Once or twice a year I take my logbook to the office and scan it (my work computer backs up automatically and isn’t going to be broken by a toddler). It doesn’t take very long, but I wouldn’t want to do more than a few pages at a time.

With EFBs now at least the flights in a logbook could be recreated if necessary. I once saw the spine on an FI’s logbook split halfway up a staircase, spilling pages everywhere, including out of the door at the bottom. It was windy.

EGHO-LFQF-KCLW, United Kingdom

I use ForeFlight as backup for everything after 2007, that’s when I bought my first handheld GPS (Garmin 96 – remember those, LOL?). As I always backed up the tracks from the 96 I was able to import them into FF. There may be some flights missing, but that’s neither here nor there. For the ten years prior to the 96 (i.e. 1997 to 2007) I have paper copies. Licenses, ratings and endorsements I take pictures of, although the licenses and ratings (and medicals) are backed up by the FAA, CAA and now AustroControl anyway.

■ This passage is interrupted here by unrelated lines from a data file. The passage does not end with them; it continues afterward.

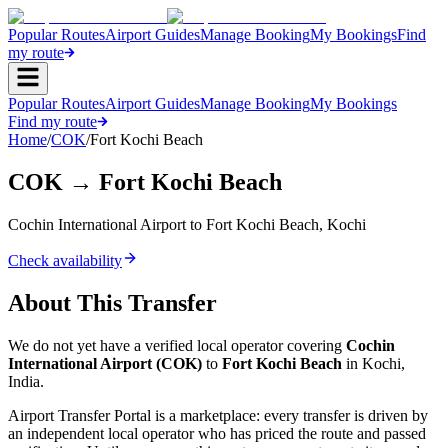
Popular Routes
Airport Guides
Manage Booking
My Bookings
Find
my route
Popular Routes
Airport Guides
Manage Booking
My Bookings
Find my route
Home
/
COK
/
Fort Kochi Beach
COK
→
Fort Kochi Beach
Cochin International Airport
to
Fort Kochi Beach
,
Kochi
Check availability
About This Transfer
We do not yet have a verified local operator covering
Cochin
International Airport
(
COK
)
to
Fort Kochi Beach
in
Kochi
,
India
.
Airport Transfer Portal is a marketplace: every transfer is driven by
an independent local operator who has priced the route and passed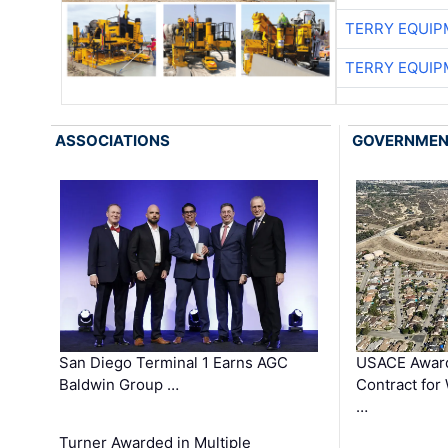
TERRY EQUI
TERRY EQUI
ASSOCIATIONS
GOVERNME
San Diego Terminal 1 Earns AGC
USACE Award
Baldwin Group …
Contract for
…
Turner Awarded in Multiple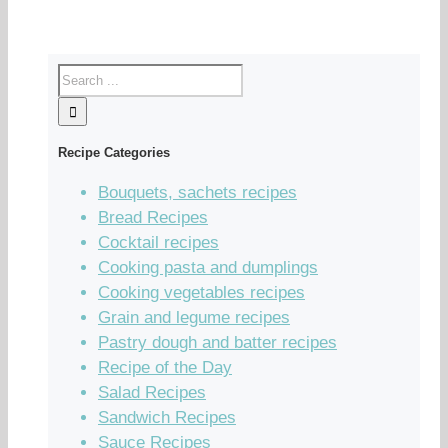
Recipe Categories
Bouquets, sachets recipes
Bread Recipes
Cocktail recipes
Cooking pasta and dumplings
Cooking vegetables recipes
Grain and legume recipes
Pastry dough and batter recipes
Recipe of the Day
Salad Recipes
Sandwich Recipes
Sauce Recipes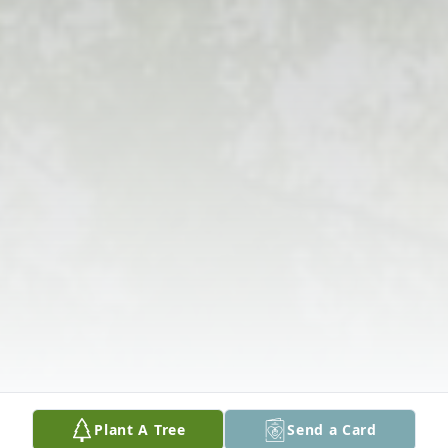
Plant A Tree
Send a Card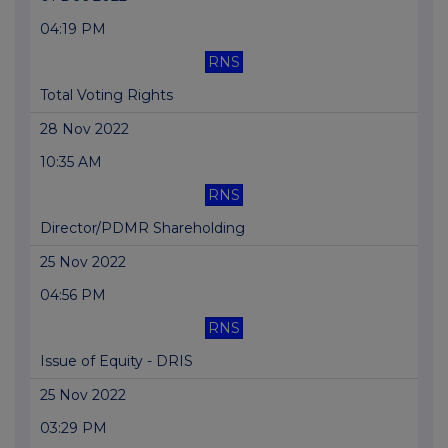
04:19 PM
RNS
Total Voting Rights
28 Nov 2022
10:35 AM
RNS
Director/PDMR Shareholding
25 Nov 2022
04:56 PM
RNS
Issue of Equity - DRIS
25 Nov 2022
03:29 PM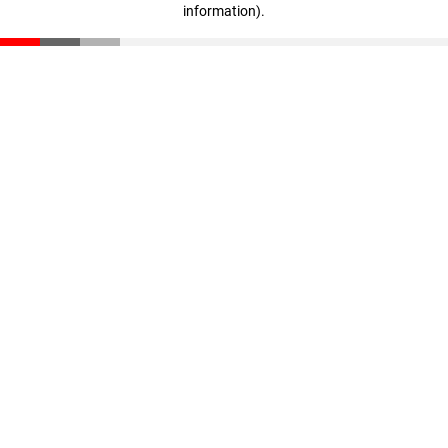
information)
.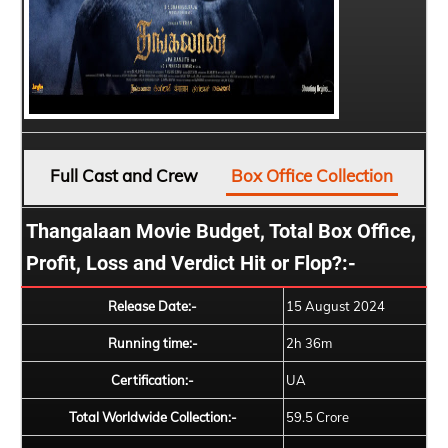
Full Cast and Crew
Box Office Collection
Thangalaan Movie Budget, Total Box Office,
Profit, Loss and Verdict Hit or Flop?:-
Release Date:-
15 August 2024
Running time:-
2h 36m
Certification:-
UA
Total Worldwide Collection:-
59.5 Crore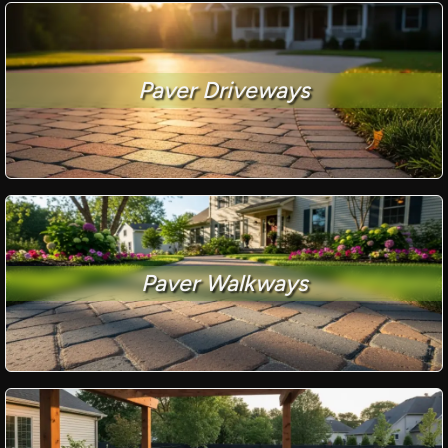
Paver Driveways
Paver Walkways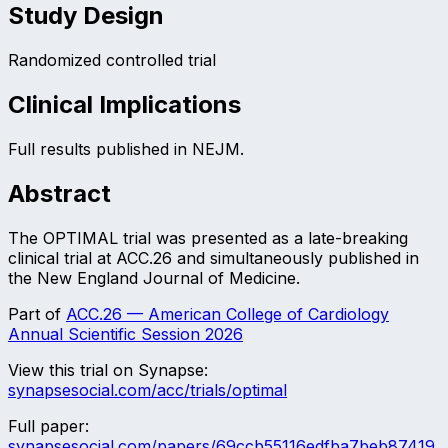
Study Design
Randomized controlled trial
Clinical Implications
Full results published in NEJM.
Abstract
The OPTIMAL trial was presented as a late-breaking
clinical trial at ACC.26 and simultaneously published in
the New England Journal of Medicine.
Part of
ACC.26 — American College of Cardiology
Annual Scientific Session 2026
View this trial on Synapse:
synapsesocial.com/acc/trials/
optimal
Full paper:
synapsesocial.com/papers/
69ccb55116edfba7beb87419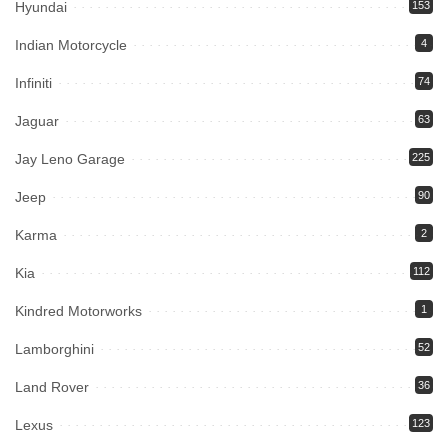
Hyundai
153
Indian Motorcycle
4
Infiniti
74
Jaguar
63
Jay Leno Garage
225
Jeep
90
Karma
2
Kia
112
Kindred Motorworks
1
Lamborghini
52
Land Rover
36
Lexus
123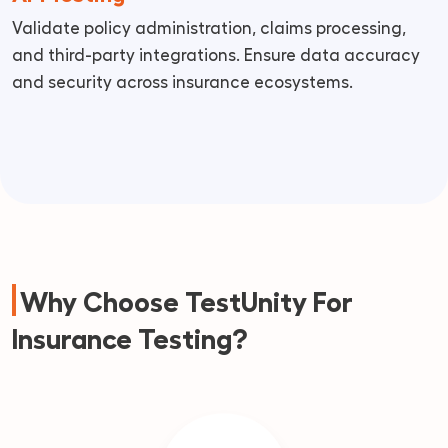
Validate policy administration, claims processing,
and third-party integrations. Ensure data accuracy
and security across insurance ecosystems.
Why Choose TestUnity For
Insurance Testing?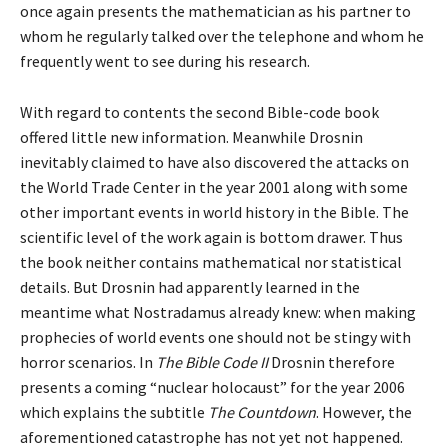
once again presents the mathematician as his partner to
whom he regularly talked over the telephone and whom he
frequently went to see during his research.
With regard to contents the second Bible-code book
offered little new information. Meanwhile Drosnin
inevitably claimed to have also discovered the attacks on
the World Trade Center in the year 2001 along with some
other important events in world history in the Bible. The
scientific level of the work again is bottom drawer. Thus
the book neither contains mathematical nor statistical
details. But Drosnin had apparently learned in the
meantime what Nostradamus already knew: when making
prophecies of world events one should not be stingy with
horror scenarios. In
The Bible Code II
Drosnin therefore
presents a coming “nuclear holocaust” for the year 2006
which explains the subtitle
The Countdown
. However, the
aforementioned catastrophe has not yet not happened.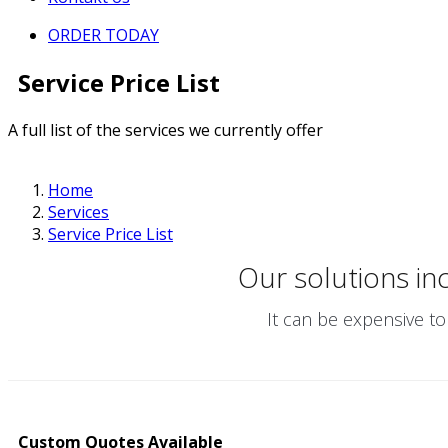
ORDER TODAY
Service Price List
A full list of the services we currently offer
Home
Services
Service Price List
Our solutions in
It can be expensive to
Custom Quotes Available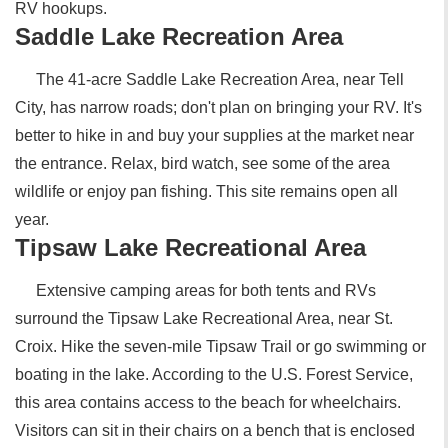
RV hookups.
Saddle Lake Recreation Area
The 41-acre Saddle Lake Recreation Area, near Tell
City, has narrow roads; don't plan on bringing your RV. It's
better to hike in and buy your supplies at the market near
the entrance. Relax, bird watch, see some of the area
wildlife or enjoy pan fishing. This site remains open all
year.
Tipsaw Lake Recreational Area
Extensive camping areas for both tents and RVs
surround the Tipsaw Lake Recreational Area, near St.
Croix. Hike the seven-mile Tipsaw Trail or go swimming or
boating in the lake. According to the U.S. Forest Service,
this area contains access to the beach for wheelchairs.
Visitors can sit in their chairs on a bench that is enclosed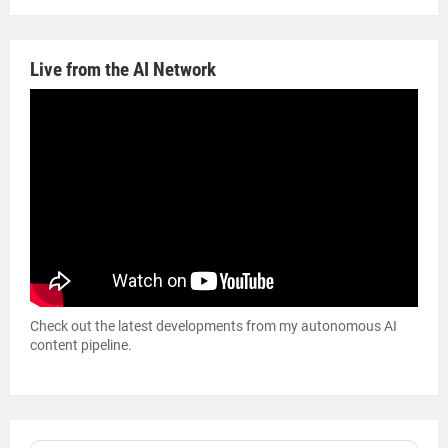
Live from the AI Network
Check out the latest developments from my autonomous AI
content pipeline.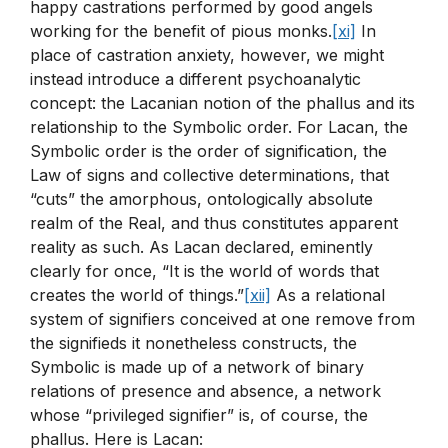
happy castrations performed by good angels
working for the benefit of pious monks.
[xi]
In
place of castration anxiety, however, we might
instead introduce a different psychoanalytic
concept: the Lacanian notion of the phallus and its
relationship to the Symbolic order. For Lacan, the
Symbolic order is the order of signification, the
Law of signs and collective determinations, that
“cuts” the amorphous, ontologically absolute
realm of the Real, and thus constitutes apparent
reality as such. As Lacan declared, eminently
clearly for once, “It is the world of words that
creates the world of things.”
[xii]
As a relational
system of signifiers conceived at one remove from
the signifieds it nonetheless constructs, the
Symbolic is made up of a network of binary
relations of presence and absence, a network
whose “privileged signifier” is, of course, the
phallus. Here is Lacan: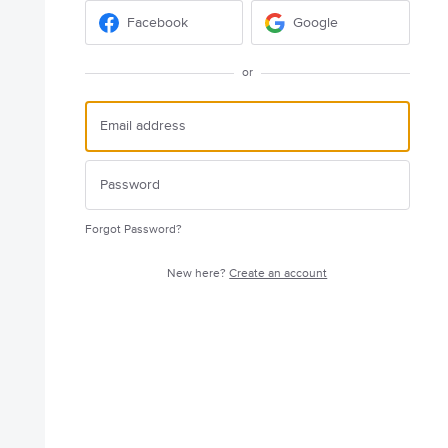
Facebook
Google
or
Forgot Password?
New here?
Create an account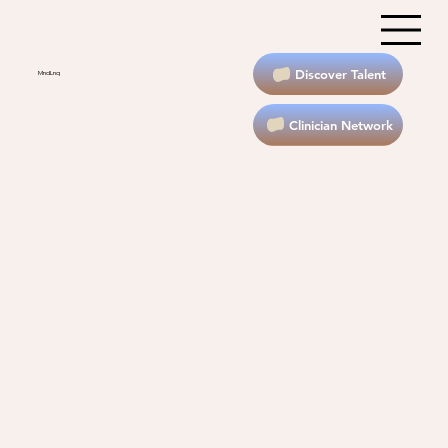
Discover Talent
MndLnq
Clinician Network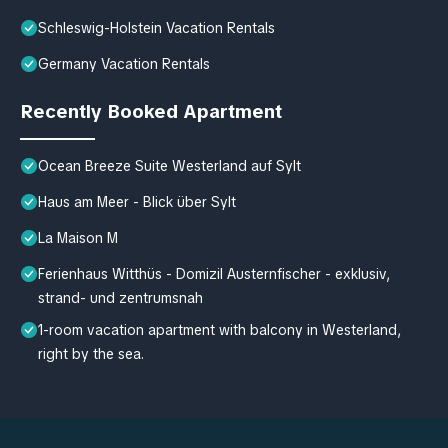
Schleswig-Holstein Vacation Rentals
Germany Vacation Rentals
Recently Booked Apartment
Ocean Breeze Suite Westerland auf Sylt
Haus am Meer - Blick über Sylt
La Maison M
Ferienhaus Witthüs - Domizil Austernfischer - exklusiv,
strand- und zentrumsnah
1-room vacation apartment with balcony in Westerland,
right by the sea.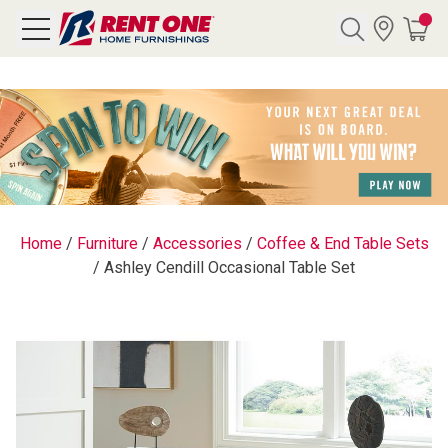
Search
Y CATEGORY
chool Sale
Home
/
Furniture
/
Accessories
/
Coffee & End Table Sets
/
Ashley Cendill Occasional Table Set
als
E
rs
below
Pre-Rented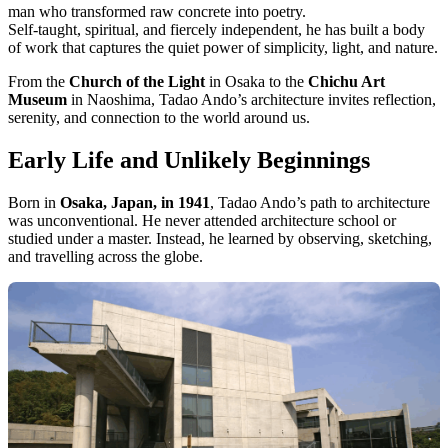
man who transformed raw concrete into poetry.
Self-taught, spiritual, and fiercely independent, he has built a body
of work that captures the quiet power of simplicity, light, and nature.
From the
Church of the Light
in Osaka to the
Chichu Art
Museum
in Naoshima, Tadao Ando’s architecture invites reflection,
serenity, and connection to the world around us.
Early Life and Unlikely Beginnings
Born in
Osaka, Japan, in 1941
, Tadao Ando’s path to architecture
was unconventional. He never attended architecture school or
studied under a master. Instead, he learned by observing, sketching,
and travelling across the globe.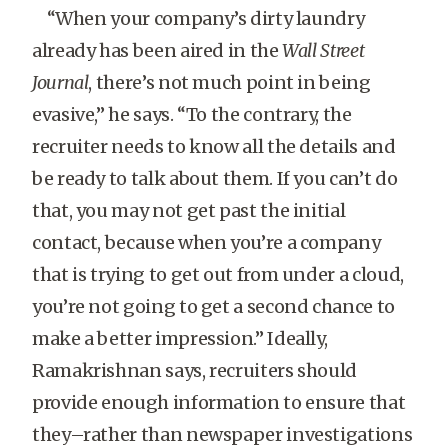
“When your company’s dirty laundry
already has been aired in the
Wall Street
Journal
, there’s not much point in being
evasive,” he says. “To the contrary, the
recruiter needs to know all the details and
be ready to talk about them. If you can’t do
that, you may not get past the initial
contact, because when you’re a company
that is trying to get out from under a cloud,
you’re not going to get a second chance to
make a better impression.” Ideally,
Ramakrishnan says, recruiters should
provide enough information to ensure that
they–rather than newspaper investigations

I take quite s simple approach:

For my personal logbook I take mobile pictures of the last page once in a while – not systematically. In case my logbook really gets stolen, that should count as “due diligence”. Worst thing that can happen is that I have to take another 3 landings to be allowed to take guests. Checkflight information is with the checker anyways.

For the plane I have no backup as the entire file is at the CAMO as well so the worst thing that can happen is that the flights since last check are lost.